Try it
Wherever "оборудование" appears in the records below, copy the line that holds it.

**** Data in this exercise ****

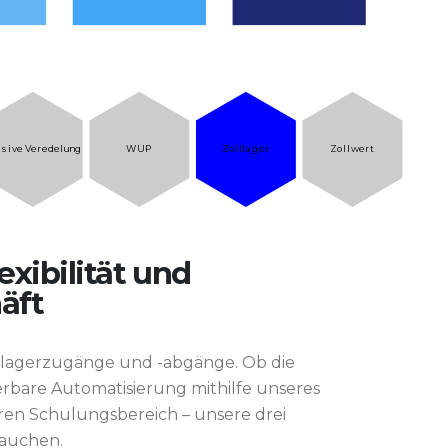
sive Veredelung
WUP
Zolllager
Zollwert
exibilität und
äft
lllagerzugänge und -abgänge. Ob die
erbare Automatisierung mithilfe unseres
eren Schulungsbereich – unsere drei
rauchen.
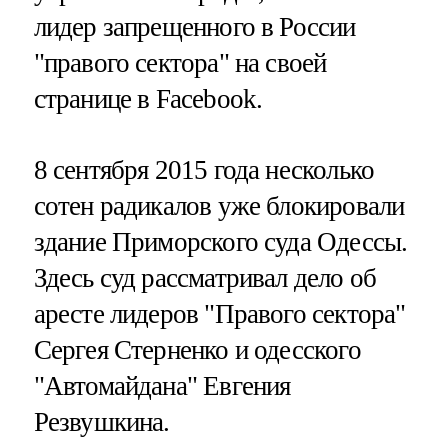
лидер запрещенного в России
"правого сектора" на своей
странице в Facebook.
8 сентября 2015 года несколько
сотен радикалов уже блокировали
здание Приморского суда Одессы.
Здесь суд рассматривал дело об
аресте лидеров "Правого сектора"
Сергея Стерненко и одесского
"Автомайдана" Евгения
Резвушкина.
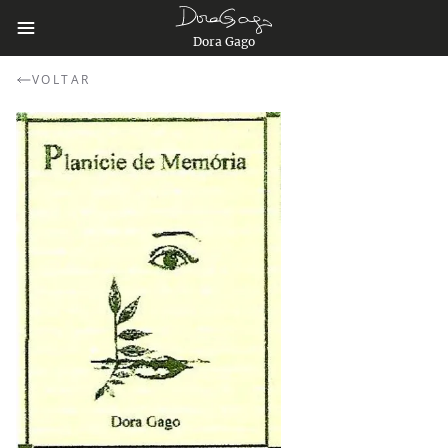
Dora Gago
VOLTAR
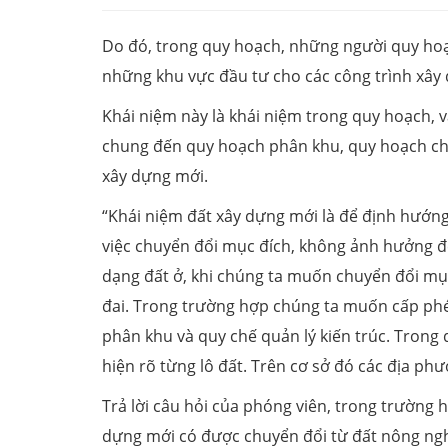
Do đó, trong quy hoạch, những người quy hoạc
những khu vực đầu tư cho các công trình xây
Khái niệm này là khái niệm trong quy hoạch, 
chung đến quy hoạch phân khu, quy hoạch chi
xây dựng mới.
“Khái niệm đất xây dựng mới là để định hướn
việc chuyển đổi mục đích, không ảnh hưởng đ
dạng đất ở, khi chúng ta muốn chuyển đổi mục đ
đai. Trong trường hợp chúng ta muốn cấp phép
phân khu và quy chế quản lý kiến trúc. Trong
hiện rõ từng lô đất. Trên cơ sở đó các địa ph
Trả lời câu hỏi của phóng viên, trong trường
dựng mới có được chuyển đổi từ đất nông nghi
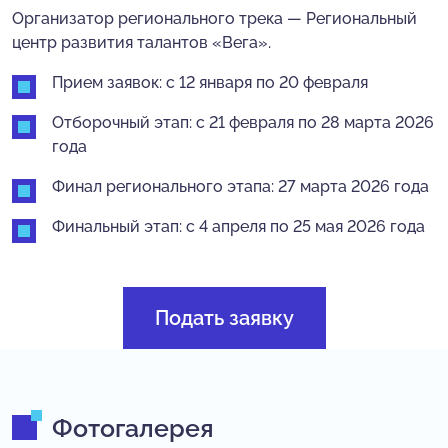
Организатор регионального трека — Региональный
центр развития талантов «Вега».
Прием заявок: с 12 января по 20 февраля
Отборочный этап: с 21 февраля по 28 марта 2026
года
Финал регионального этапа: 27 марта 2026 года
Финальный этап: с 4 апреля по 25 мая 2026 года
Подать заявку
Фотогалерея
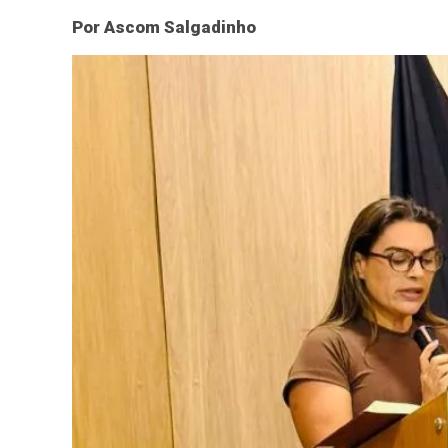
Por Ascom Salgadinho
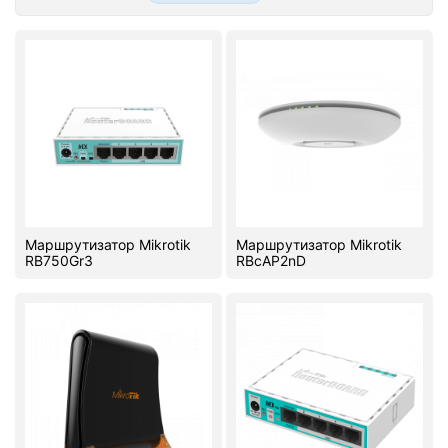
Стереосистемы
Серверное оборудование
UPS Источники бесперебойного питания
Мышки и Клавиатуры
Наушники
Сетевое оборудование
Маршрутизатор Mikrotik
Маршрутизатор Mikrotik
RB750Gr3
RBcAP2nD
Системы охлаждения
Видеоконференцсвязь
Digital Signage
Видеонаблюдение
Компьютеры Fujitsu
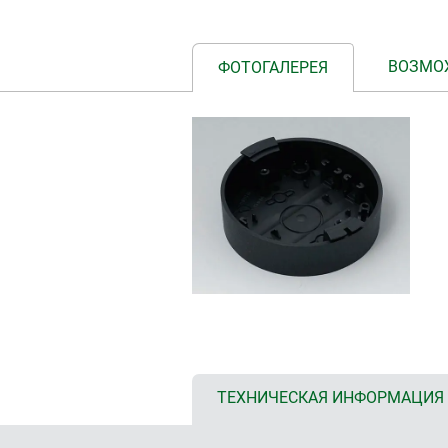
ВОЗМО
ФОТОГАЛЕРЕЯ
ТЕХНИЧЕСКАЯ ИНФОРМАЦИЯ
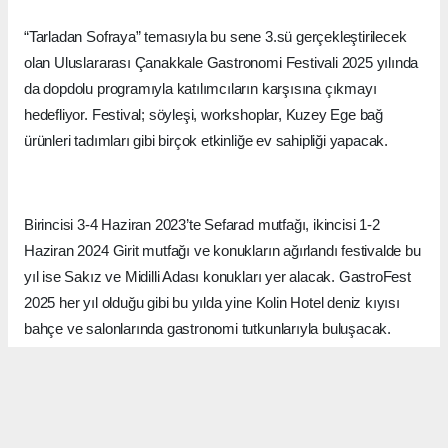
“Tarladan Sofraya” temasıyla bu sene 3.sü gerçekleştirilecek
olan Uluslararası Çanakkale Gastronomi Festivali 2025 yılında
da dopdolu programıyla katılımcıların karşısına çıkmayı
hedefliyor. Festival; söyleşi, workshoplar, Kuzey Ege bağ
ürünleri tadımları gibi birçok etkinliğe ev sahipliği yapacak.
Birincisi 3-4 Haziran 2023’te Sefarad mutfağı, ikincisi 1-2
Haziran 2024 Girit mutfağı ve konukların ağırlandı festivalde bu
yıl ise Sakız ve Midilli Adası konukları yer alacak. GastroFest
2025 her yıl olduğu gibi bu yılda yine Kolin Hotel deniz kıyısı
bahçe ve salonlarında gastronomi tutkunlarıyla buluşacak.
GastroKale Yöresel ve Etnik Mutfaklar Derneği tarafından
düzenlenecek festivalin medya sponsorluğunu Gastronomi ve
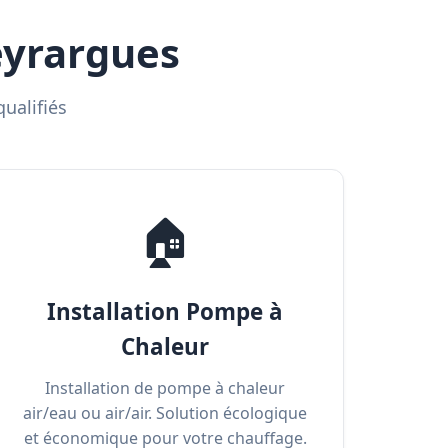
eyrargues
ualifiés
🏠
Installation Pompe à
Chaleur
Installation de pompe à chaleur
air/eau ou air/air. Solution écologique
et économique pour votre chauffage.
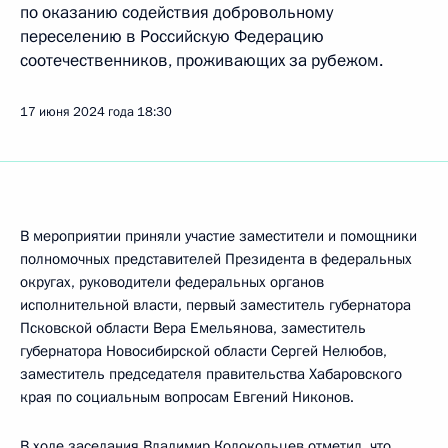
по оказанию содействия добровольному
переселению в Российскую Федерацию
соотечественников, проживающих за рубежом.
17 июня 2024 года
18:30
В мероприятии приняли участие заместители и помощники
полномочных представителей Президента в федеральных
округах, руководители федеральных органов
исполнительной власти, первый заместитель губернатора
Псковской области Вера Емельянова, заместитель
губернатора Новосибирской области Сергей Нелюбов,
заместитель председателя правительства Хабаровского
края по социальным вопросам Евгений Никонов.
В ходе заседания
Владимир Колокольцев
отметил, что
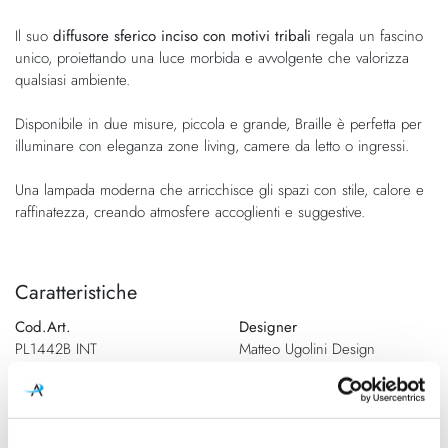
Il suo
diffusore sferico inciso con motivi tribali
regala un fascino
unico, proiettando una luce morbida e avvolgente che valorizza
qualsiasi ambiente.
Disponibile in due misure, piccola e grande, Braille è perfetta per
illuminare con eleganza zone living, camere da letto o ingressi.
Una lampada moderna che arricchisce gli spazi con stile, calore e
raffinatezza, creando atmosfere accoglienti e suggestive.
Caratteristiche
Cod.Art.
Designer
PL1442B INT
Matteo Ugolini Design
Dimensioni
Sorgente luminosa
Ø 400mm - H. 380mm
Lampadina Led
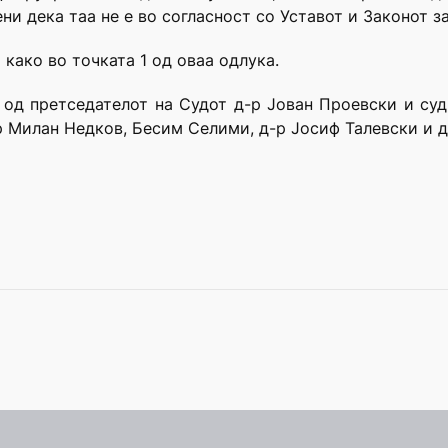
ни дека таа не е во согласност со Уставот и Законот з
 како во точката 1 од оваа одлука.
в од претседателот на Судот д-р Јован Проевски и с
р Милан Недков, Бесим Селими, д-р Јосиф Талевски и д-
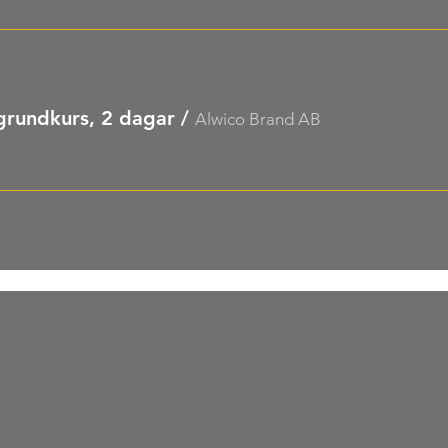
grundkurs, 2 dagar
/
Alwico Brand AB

****

Response area
Серверное оборудование
Сетевое оборудование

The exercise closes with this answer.